The Stockholm - Copenhagen - Oslo articulated global media field (component VI)
This is another interesting media field despite accounting for only 5.1 % of the total variance. Table 3 shows that it represents 2 global media firms which have their home-base in the Scandinavian countries: Egmont (Copenhagen) is a large diversified media group, whereas Cell Network (Stockholm) centres its activities on new media (multimedia and internet business).
The global media field is illustrated in Figure 6. It is unusual in being articulated through three relatively minor world cities, Stockholm, Copenhagen and Oslo. This comment can be extended to the two primary field cities, Helsinki and Berlin. Thus very northern European in its orientation, it is still genuinely a global field with a wide spread of secondary field cities: London, Madrid, Milan, Chicago, San Francisco, and Kuala Lumpur. Taking above median cities into account, the field is relatively well represented through the Americas but less so in Asia.
In summary: a small northern European orientated media field with a scatter of important cities across the rest of the world.
The non-articulated global media field (Component VI)
Given its label, it will be understood that this component, which accounts for 5.0 % of total variance is unique in this analysis. The component represents two media firms, Zenith and UIP (United International Pictures), which both have their home-base in London.
The global media field is illustrated in Figure 7. There are no articulator cities in this media field. The highest scoring cities are Tokyo, Hong Kong and Singapore and so this might be interpreted as an incipient Pacific Asian orientated media field. However, overall, Pacific Asia is less well represented than Europe: there is only one other primary field city in Pacific Asia whereas there are nine in Europe. Elsewhere Los Angeles, Mexico City, Mumbai and Johannesburg are primary field cities. The secondary field cities are similarly distributed through all regions but with a dearth in the USA and Canada.
In summary: a widespread global media field without an articulator city and relatively weak in the USA.
The Rome articulated global media field (Component VIII)
By far the smallest component, it accounts for a mere 3.6 % of total variance. Table 3 shows that it is the only component we have recognised that represents one single global media firm, RAI based in Rome. This firm's activity is concentrating on the film, TV and broadcasting business. The component is included because the firm it represents has a distinctive and separate global media field.

## THE TASKS
(a) In the passage on global media fields, which two firms does the non-articulated field represent?
(b) Rewrite the plant sheet rows, from the first row through the line containing "locality: Bords du", with "collectors" changed to "gatherers" and everything else left the same.

## INFORMATION PROVIDED

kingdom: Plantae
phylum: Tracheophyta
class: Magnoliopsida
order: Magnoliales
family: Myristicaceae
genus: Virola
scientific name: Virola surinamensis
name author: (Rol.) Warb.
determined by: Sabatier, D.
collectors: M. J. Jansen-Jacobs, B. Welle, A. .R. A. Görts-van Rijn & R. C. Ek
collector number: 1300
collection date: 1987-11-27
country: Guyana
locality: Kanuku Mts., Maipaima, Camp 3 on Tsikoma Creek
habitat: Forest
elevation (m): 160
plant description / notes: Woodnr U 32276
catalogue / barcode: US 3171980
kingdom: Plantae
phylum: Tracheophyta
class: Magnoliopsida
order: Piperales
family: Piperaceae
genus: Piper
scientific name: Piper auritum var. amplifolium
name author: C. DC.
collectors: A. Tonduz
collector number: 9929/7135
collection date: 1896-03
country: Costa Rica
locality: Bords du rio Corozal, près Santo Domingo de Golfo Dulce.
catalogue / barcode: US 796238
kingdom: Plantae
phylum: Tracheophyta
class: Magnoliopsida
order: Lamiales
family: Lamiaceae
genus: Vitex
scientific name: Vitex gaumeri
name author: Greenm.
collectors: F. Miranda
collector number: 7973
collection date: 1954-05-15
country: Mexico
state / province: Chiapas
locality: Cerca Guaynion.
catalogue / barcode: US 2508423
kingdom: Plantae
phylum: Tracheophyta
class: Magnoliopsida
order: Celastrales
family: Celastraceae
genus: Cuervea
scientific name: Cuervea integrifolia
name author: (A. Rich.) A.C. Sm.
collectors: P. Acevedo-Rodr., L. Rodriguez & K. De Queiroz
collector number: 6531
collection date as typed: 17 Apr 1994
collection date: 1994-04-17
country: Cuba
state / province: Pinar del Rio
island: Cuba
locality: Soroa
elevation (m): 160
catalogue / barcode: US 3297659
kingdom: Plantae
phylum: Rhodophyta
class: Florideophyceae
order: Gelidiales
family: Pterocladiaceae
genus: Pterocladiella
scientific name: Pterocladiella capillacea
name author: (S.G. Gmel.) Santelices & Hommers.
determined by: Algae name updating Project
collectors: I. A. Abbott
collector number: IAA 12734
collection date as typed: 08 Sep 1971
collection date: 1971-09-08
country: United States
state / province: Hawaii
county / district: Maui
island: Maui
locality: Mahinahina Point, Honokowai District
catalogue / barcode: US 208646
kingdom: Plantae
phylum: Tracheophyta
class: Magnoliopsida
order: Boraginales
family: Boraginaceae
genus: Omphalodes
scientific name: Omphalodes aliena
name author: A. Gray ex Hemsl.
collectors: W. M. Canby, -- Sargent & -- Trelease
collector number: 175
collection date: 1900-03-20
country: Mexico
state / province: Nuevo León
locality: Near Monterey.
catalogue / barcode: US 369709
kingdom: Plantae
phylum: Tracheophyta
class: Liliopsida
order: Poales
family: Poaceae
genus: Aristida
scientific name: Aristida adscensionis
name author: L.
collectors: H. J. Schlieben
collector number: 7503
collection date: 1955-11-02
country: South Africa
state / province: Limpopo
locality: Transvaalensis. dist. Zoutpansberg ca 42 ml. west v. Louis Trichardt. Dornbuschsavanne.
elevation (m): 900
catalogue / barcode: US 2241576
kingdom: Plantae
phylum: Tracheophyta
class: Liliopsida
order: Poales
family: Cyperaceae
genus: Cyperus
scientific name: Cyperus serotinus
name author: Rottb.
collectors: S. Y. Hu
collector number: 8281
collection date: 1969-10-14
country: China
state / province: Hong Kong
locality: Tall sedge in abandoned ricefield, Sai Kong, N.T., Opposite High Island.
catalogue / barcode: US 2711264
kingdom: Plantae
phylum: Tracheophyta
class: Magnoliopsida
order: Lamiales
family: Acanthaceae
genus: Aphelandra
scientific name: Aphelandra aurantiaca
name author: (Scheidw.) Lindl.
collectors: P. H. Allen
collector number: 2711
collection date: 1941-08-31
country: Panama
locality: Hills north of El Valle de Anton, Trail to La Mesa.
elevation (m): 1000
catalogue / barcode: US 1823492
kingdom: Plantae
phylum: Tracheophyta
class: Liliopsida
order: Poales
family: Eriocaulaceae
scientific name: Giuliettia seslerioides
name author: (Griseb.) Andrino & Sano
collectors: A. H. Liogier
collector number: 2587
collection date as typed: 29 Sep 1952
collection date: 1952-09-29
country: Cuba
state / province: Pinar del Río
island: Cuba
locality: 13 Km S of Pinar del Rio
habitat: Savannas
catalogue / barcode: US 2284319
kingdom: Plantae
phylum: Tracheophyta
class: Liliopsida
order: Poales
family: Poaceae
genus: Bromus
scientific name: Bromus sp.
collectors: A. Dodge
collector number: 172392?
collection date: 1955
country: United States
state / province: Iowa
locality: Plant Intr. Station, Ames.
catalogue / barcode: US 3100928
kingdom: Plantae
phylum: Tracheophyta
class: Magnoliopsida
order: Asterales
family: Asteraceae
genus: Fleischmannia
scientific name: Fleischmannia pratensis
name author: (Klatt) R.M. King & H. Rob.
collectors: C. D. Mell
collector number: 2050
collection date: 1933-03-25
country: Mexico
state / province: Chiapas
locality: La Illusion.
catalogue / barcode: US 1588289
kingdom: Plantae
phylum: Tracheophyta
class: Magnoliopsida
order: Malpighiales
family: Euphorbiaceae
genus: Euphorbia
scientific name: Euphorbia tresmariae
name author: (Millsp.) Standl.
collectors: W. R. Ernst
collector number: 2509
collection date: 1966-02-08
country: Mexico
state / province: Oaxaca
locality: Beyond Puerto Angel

## THE RESULTS
(a) Zenith and UIP (United International Pictures).

(b)
kingdom: Plantae
phylum: Tracheophyta
class: Magnoliopsida
order: Magnoliales
family: Myristicaceae
genus: Virola
scientific name: Virola surinamensis
name author: (Rol.) Warb.
determined by: Sabatier, D.
gatherers: M. J. Jansen-Jacobs, B. Welle, A. .R. A. Görts-van Rijn & R. C. Ek
collector number: 1300
collection date: 1987-11-27
country: Guyana
locality: Kanuku Mts., Maipaima, Camp 3 on Tsikoma Creek
habitat: Forest
elevation (m): 160
plant description / notes: Woodnr U 32276
catalogue / barcode: US 3171980
kingdom: Plantae
phylum: Tracheophyta
class: Magnoliopsida
order: Piperales
family: Piperaceae
genus: Piper
scientific name: Piper auritum var. amplifolium
name author: C. DC.
gatherers: A. Tonduz
collector number: 9929/7135
collection date: 1896-03
country: Costa Rica
locality: Bords du rio Corozal, près Santo Domingo de Golfo Dulce.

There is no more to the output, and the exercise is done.